SLIDESHOW: The 5 Most Influential Books in Daniel Radcliffe's Life
For its "You Are What You Read" campaign, Scholastic has just released Daniel Radcliffe's "bookprint" -- the five most influential books in his life. Number 5 is an easy guess: "Harry Potter and the Philosopher's Stone," by J.K. Rowling. "I think it's fair to say that if we're talking about the five books that have most influenced my life, I think it would be pretty churlish of me not to say 'Harry Potter and the Philosopher's Stone' for giving me everything that I have and everything that I will have," Radcliffe says.
Check out the rest of the "Harry Potter" star's list, and let us know your feedback in the comments below.
1) "The Old Man and the Sea," by Ernest Hemingway
"I think 'The Old Man and Sea' was probably the first book by a really classic author that I ever read, and it was then that I realized that things were classics for a reason, and they weren’t all just really, really, really hard work," Radcliffe says.
2) "Germinal," by Emile Zola
Radcliffe says it "was the first sort of longer and more European novel that I ever read, and I remember reading it in like five days.

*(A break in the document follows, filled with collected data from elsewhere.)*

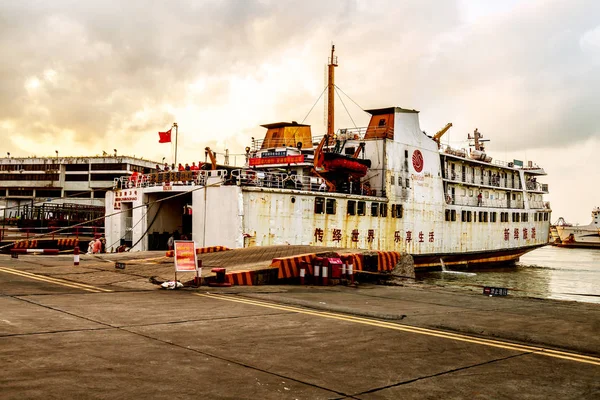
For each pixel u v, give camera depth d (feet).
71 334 26.99
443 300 51.44
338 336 29.96
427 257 145.28
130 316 33.27
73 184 321.73
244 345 26.63
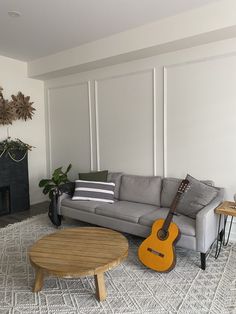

It’s a long book, and I’m a slow reader, but I just did nothing else."
3) "Fear and Loathing in Las Vegas," by Hunter S. Thompson
"It was given to me on my 15th birthday by a friend, and I just thought it was the funniest thing I ever read and kind of amazing and captured the period of time brilliantly," Radcliffe reflects.
4) "The Master and Margarita," by Mikhail Bulgakov
The "Harry Potter" star calls this book "the greatest exploration of the human imagination, and it’s about forgiveness and life and history, and it’s just the most incredible book that I’ve ever read; I read it once and then I read it almost immediately again."